→ WORK INSTRUCTION:
Could you repeat every record exactly as it appears?

→ DATA SHOWN:
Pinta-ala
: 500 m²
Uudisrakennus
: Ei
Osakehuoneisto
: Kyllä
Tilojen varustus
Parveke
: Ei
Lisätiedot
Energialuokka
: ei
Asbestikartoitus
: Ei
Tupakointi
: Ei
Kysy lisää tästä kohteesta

→ OUTPUT:
Pinta-ala
: 500 m²
Uudisrakennus
: Ei
Osakehuoneisto
: Kyllä
Tilojen varustus
Parveke
: Ei
Lisätiedot
Energialuokka
: ei
Asbestikartoitus
: Ei
Tupakointi
: Ei
Kysy lisää tästä kohteesta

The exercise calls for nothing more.